_Excerpted text_:
-------------------------
And here’s another thing. Kids never wash their hands after going to the bathroom. Seriously, I have totally failed as a parent. Every time my kids use the bathroom since they’ve been potty-trained, I tell them to wash their hands. So if each kids (ages 6, 8, and 11) goes to the bathroom let’s say—and this is probably a conservative estimate—three times a day, 365 days a year, that means I’ve mentioned this hand-washing thing some 20,805 times now. And we’re at maybe a 50% compliance rate. That’s astonishing.

No wonder how few adults wash hands. In a study by the American Society of Microbiology, 58% of men washed their hands after using the bathroom (the women were better, at 75%). Interestingly, 97% of the females said they washed their hands and 92% of the males reported they did. This also reflects childhood behavior. Kids universally lie about having washed their hands. If I suspect they are not being entirely forthcoming about having washed up, I asked to smell their hands for the scent of soap. That’s when they turn tail and head back to the bathroom to wash their hands.
-------------------------
_Extracted information_:
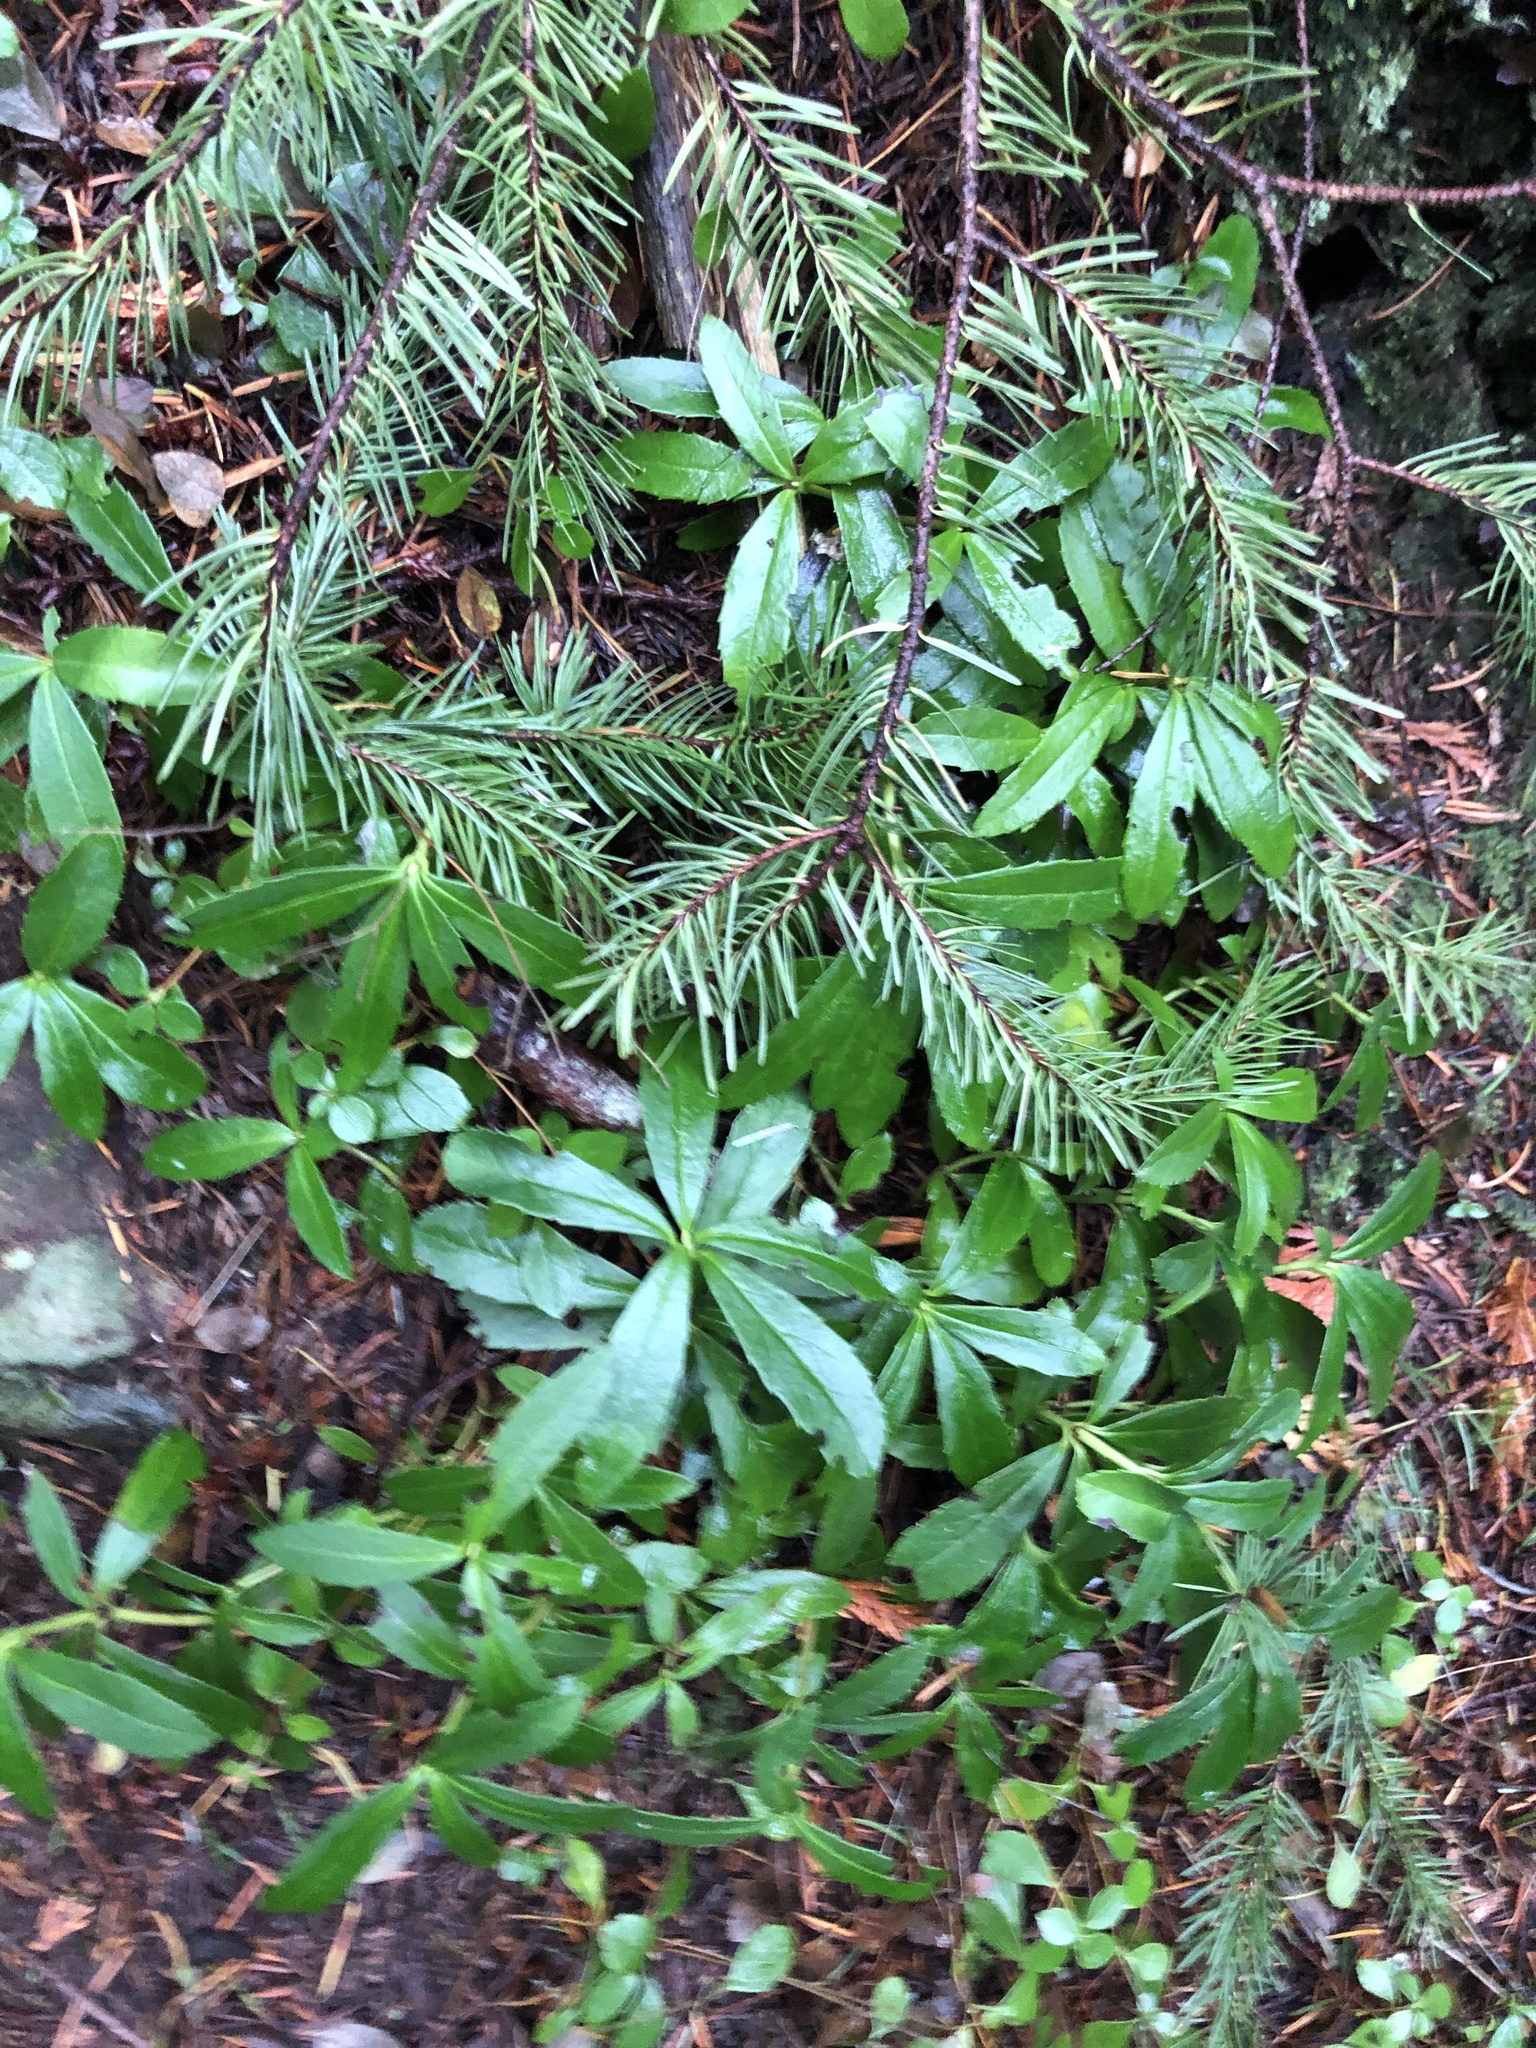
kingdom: Plantae
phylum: Tracheophyta
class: Magnoliopsida
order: Ericales
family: Ericaceae
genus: Chimaphila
-------------------------
_List of tasks_:
a – From the hand-washing passage, restate the part starting with "And here’s another" and going on through "rate. That’s astonishing.", substituting "success rate" for "compliance rate".
b – Answer these questions from the hand-washing passage, one answer a line:
(i) What are the ages of the kids?
(ii) In the American Society of Microbiology study, what percentage of men washed their hands after using the bathroom?
(iii) What does the writer ask to smell on the kids' hands?
c – Rewrite the paragraph of the hand-washing passage that begins "No wonder how few adults" as a short list, keeping its main facts.

_Answers provided_:
a –
And here’s another thing. Kids never wash their hands after going to the bathroom. Seriously, I have totally failed as a parent. Every time my kids use the bathroom since they’ve been potty-trained, I tell them to wash their hands. So if each kids (ages 6, 8, and 11) goes to the bathroom let’s say—and this is probably a conservative estimate—three times a day, 365 days a year, that means I’ve mentioned this hand-washing thing some 20,805 times now. And we’re at maybe a 50% success rate. That’s astonishing.

b –
(i) 6, 8, and 11
(ii) 58%
(iii) The scent of soap

c –
- An American Society of Microbiology study found that 58% of men and 75% of women washed their hands after using the bathroom.
- In the same study, 92% of males and 97% of females said they did.
- This reflects childhood behavior: kids universally lie about having washed their hands.
- When the writer suspects this, the writer asks to smell their hands for soap, and the kids go back to the bathroom to wash.